It is understood he passed away last week and his funeral is due to take place next Wednesday.
Nick Reynolds, son of train robber Bruce, who died aged 81 in 2013, said: ‘’It is the end of an era.
‘’Bobby was a very decent straight forward man who lived for his family.
‘’He was angry about the train robbery and about what happened to him in prison.
‘’He liked my dad though he thought he was a little bit flash.
‘’Despite his leg, he managed to outlive the rest of the gang and that’s probably as he had the support of his wife and family.’
A total of 12 train robbers was caught, while three got away with it. Two of those are dead.
The third was never identified and it is not known if he is alive.
On August 8, 19693, Welch joined his accomplices in holding up a Glasgow to London night mail train carrying used banknotes.
The gang tampered with signals to bring the train to a halt at Bridego Railway Bridge in Buckinghamshire.

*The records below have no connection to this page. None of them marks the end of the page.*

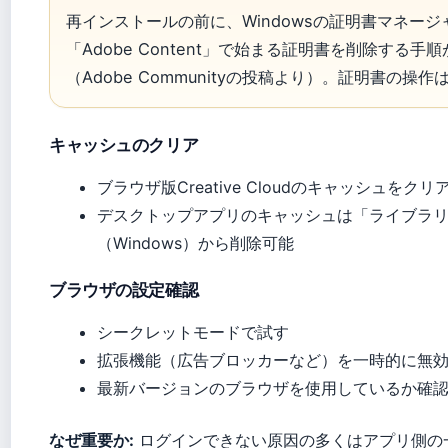
再インストールの前に、Windowsの証明書マネージャーで「A
「Adobe Content」で始まる証明書を削除す
（Adobe Communityの投稿より）。証明書の
キャッシュのクリア
ブラウザ版Creative Cloudのキャッシュをクリ
デスクトップアプリのキャッシュは「ライブラリ」フ
（Windows）から削除可能
ブラウザの設定確認
シークレットモードで試す
拡張機能（広告ブロッカーなど）を一時的に無
最新バージョンのブラウザを使用しているか確
なぜ重要か:
ログインできない原因の多くはアプリ側の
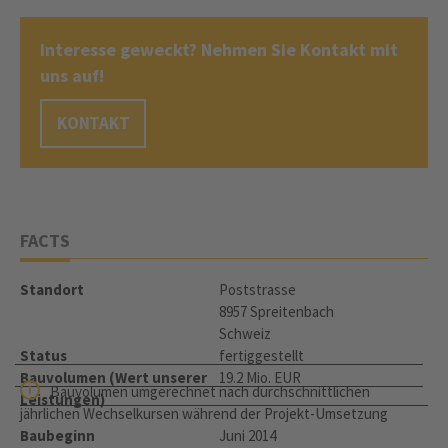
Interesse geweckt? Nehmen Sie Kontakt mit
uns auf!
KONTAKT
FACTS
Standort
Poststrasse
8957 Spreitenbach
Schweiz
Status
fertiggestellt
Bauvolumen (Wert unserer
19.2 Mio. EUR
Bauvolumen umgerechnet nach durchschnittlichen
Leistungen)
jährlichen Wechselkursen während der Projekt-Umsetzung
Baubeginn
Juni 2014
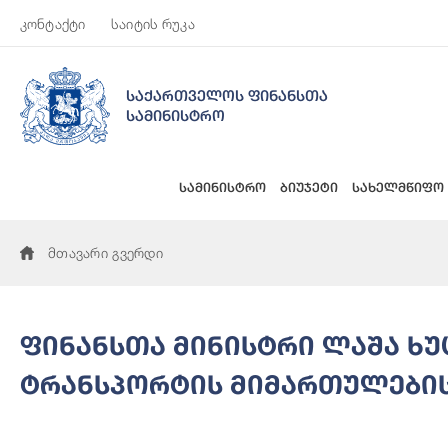
კონტაქტი
საიტის რუკა
საქართველოს ფინანსთა
სამინისტრო
სამინისტრო
ბიუჯეტი
სახელმწიფო
მთავარი გვერდი
ფინანსთა მინისტრი ლაშა ხ
ტრანსპორტის მიმართულების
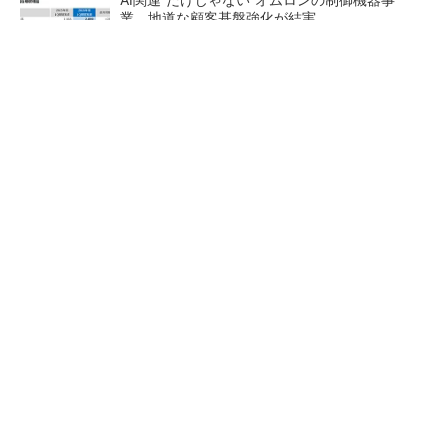
業、地道な顧客基盤強化が結実
【レベル14】生成AIを味方に、3D CADを使い
こなそう！
「取りあえずボルトで固定」は禁物 締結部設
計で押さえるべき基本
【西野亮廣】ビジネス書最新
狭小な駐車場に、シャープが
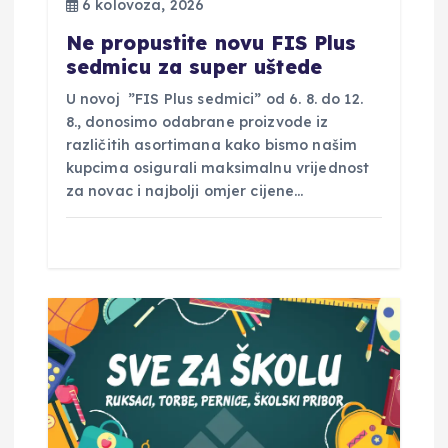
6 kolovoza, 2026
j
Ne propustite novu FIS Plus
sedmicu za super uštede
a
U novoj ”FIS Plus sedmici” od 6. 8. do 12.
8., donosimo odabrane proizvode iz
v
različitih asortimana kako bismo našim
kupcima osigurali maksimalnu vrijednost
a
za novac i najbolji omjer cijene…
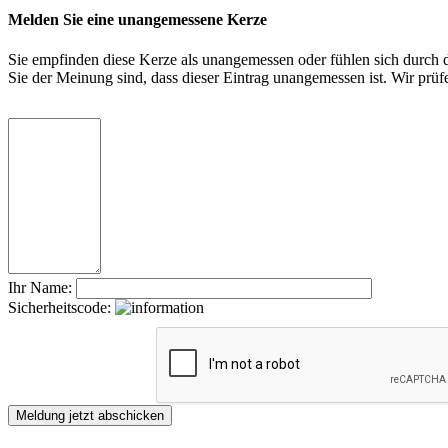
Melden Sie eine unangemessene Kerze
Sie empfinden diese Kerze als unangemessen oder fühlen sich durch di
Sie der Meinung sind, dass dieser Eintrag unangemessen ist. Wir pr
Ihr Name:
Sicherheitscode:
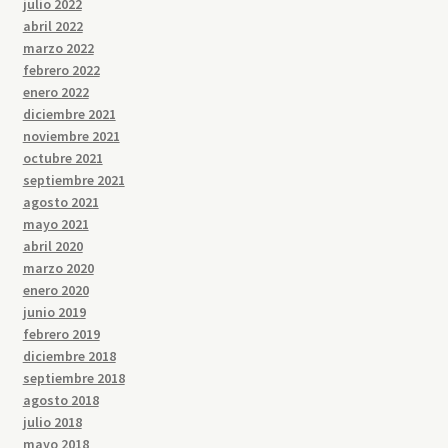
julio 2022
abril 2022
marzo 2022
febrero 2022
enero 2022
diciembre 2021
noviembre 2021
octubre 2021
septiembre 2021
agosto 2021
mayo 2021
abril 2020
marzo 2020
enero 2020
junio 2019
febrero 2019
diciembre 2018
septiembre 2018
agosto 2018
julio 2018
mayo 2018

Train driver Jack Mills was bludgeoned with a metal bar, leaving him scarred for life, as the raiders made off with the cash.

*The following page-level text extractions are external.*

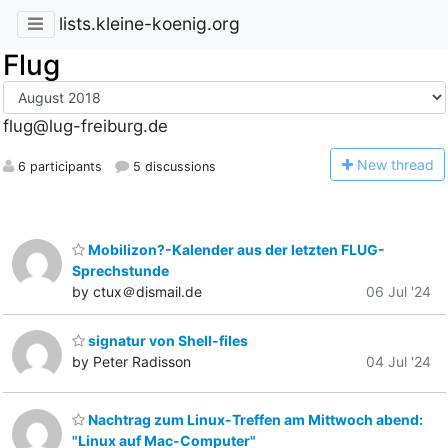
lists.kleine-koenig.org
Flug
flug@lug-freiburg.de
N
ew thread
6 participants
5 discussions
Mobilizon?-Kalender aus der letzten FLUG-
Sprechstunde
by ctux＠dismail.de
06 Jul '24
signatur von Shell-files
by Peter Radisson
04 Jul '24
Nachtrag zum Linux-Treffen am Mittwoch abend:
"Linux auf Mac-Computer"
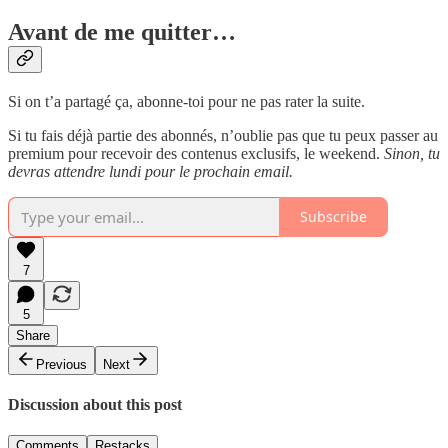
Avant de me quitter…
Si on t’a partagé ça, abonne-toi pour ne pas rater la suite.
Si tu fais déjà partie des abonnés, n’oublie pas que tu peux passer au
premium pour recevoir des contenus exclusifs, le weekend.
Sinon, tu
devras attendre lundi pour le prochain email.
Subscribe
7
5
Share
Previous
Next
Discussion about this post
Comments
Restacks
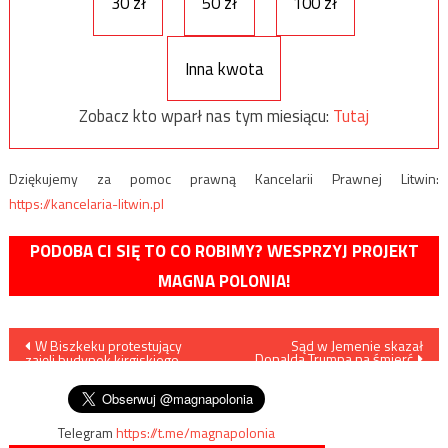
30 zł
50 zł
100 zł
Inna kwota
Zobacz kto wparł nas tym miesiącu:
Tutaj
Dziękujemy za pomoc prawną Kancelarii Prawnej Litwin:
https://kancelaria-litwin.pl
PODOBA CI SIĘ TO CO ROBIMY? WESPRZYJ PROJEKT
MAGNA POLONIA!
Nawigacja
W Biszkeku protestujący
Sąd w Jemenie skazał
Donalda Trumpa na śmierć
zajęli budynek kirgiskiego
wpisu
rządu
Telegram
https://t.me/magnapolonia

In total, 128 sacks – weighing 2.5 tonnes – were moved off the train and the gang had fled the scene within 30 minutes.
Most of the money was never recovered and is believed to have been split into £150,000 shares.

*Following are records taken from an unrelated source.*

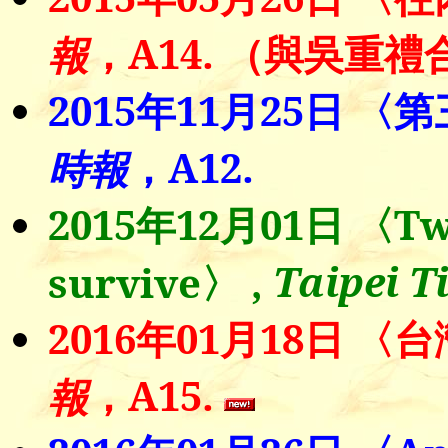
，A14. （與吳重禮
報
2015年11月25日 
，A12.
時報
2015年12月01日 〈Two-
Taipei T
survive〉 ,
2016年01月18日 
，A15.
報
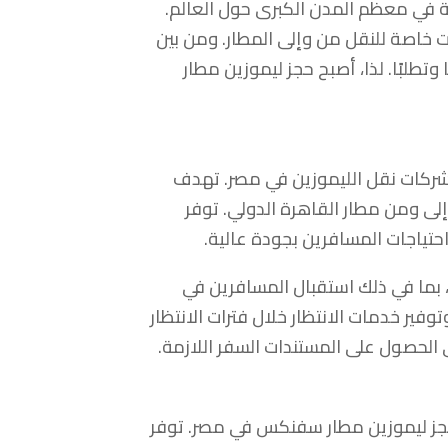
ة في معظم المدن الكبرى حول العالم.
ت خاصة للنقل من وإلى المطار. ومن بين
وتطلبًا. لذا، أصبح حجز ليموزين مطار
شركات نقل الليموزين في مصر. تهدف
ى ومن مطار القاهرة الدولي. توفر
ة احتياجات المسافرين بجودة عالية.
ما في ذلك استقبال المسافرين في
فير خدمات الانتظار خلال فترات الانتظار
 الحصول على المستندات السفر اللازمة.
جز ليموزين مطار سفنكس في مصر. توفر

The heist turned Ronnie Biggs and Ronald “Buster” Edwards into notorious criminals.
But Welch seemed to shy away from the limelight after he was caught.
During his time in prison, he became a star lag – teaching partially blind children to read.
His associates instead became infamous for their antics in jail.
Charlie Wilson was just months into sentence when masked assailants broke into Winson Green jail and busted him out.
He was eventually recaptured in Canada and was later shot dead in Spain after serving the rest of his sentence.
Biggs climbed the prison wall of HMP Wandsworth in 1965 in an audacious escape plot and fled to Brazil.
He led a typically lavish lifestyle as a playboy but as his health declined, he voluntarily returned to Britain in May 2001 and went back to prison.
Biggs was freed two days before his 80th birthday in 2009 on health grounds and died in 2013.